We need to allow children to learn in the way that’s most appropriate for them. And for the vast majority of young children, that learning happens through movement, experimentation, constructing, and relationships.
And there’s no reason for it to take five or six hours a day. It would be far better to have a focused hour and then let them play for the rest of the day.
(And I can help you help them to play by themselves. For real.)
Raise your hand if you haven’t been on back-to-back Zoom calls for six hours at some point in the last six months.
(If you have your hand raised, now raise your other hand and give yourself a congratulatory high-five.)
And if you didn’t just high-five yourself, ask yourself this: how did YOU feel at the end of six hours of back-to-back Zoom calls?

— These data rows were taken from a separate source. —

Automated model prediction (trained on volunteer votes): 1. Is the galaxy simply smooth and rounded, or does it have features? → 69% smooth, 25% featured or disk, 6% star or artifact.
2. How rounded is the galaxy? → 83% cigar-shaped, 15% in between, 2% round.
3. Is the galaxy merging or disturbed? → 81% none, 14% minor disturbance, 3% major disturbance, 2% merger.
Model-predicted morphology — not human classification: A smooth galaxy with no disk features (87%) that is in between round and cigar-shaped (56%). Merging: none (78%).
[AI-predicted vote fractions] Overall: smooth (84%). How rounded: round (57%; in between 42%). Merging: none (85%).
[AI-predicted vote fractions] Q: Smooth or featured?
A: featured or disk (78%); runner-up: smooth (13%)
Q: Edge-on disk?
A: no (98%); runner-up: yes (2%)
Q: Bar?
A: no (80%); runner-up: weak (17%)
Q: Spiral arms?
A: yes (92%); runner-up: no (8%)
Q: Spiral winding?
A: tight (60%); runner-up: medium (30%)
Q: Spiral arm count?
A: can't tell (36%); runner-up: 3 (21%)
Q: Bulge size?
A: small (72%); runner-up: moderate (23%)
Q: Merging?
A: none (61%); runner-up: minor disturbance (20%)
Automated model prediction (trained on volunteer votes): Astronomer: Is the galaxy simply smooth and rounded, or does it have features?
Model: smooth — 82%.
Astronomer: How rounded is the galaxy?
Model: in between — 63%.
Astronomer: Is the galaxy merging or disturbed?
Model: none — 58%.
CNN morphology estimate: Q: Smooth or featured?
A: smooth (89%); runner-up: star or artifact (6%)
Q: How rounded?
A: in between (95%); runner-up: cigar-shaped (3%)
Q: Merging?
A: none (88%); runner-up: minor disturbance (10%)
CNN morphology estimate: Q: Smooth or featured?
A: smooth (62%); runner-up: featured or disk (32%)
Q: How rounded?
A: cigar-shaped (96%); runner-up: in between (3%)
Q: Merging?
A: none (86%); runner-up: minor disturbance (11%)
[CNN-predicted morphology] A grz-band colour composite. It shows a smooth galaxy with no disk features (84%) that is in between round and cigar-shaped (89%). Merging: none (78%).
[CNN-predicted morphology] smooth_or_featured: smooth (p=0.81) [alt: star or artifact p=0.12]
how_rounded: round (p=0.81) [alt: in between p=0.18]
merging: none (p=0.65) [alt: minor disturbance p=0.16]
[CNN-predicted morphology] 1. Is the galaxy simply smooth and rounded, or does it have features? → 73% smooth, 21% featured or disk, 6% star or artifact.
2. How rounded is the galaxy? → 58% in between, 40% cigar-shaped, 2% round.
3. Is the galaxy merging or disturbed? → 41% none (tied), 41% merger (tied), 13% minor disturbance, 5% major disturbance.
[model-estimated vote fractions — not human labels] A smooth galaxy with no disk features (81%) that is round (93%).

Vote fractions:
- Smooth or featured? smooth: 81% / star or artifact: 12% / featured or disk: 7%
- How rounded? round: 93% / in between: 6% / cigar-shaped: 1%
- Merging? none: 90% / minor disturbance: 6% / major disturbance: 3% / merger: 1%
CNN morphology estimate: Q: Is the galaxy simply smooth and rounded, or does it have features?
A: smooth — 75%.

Now imagine you’re 5 or 6 or 7 and you don’t have a fully developed prefrontal cortex (or the inhibitory, self-awareness, self-motivation, and self-regulation skills that come along with it) and ask how it might feel to be told to stare at a screen for six hours and learn about something that has no relevance to your life.
Screen time can absolutely have a place in children’s learning. It can be an amazing resource to find more information about topics that catch their attention (my six-year-old still remembers watching a video of cells dividing that she watched over and over again when she was 3). And there’s nothing wrong with even some passive screen time to keep them occupied while we get stuff done during this difficult period.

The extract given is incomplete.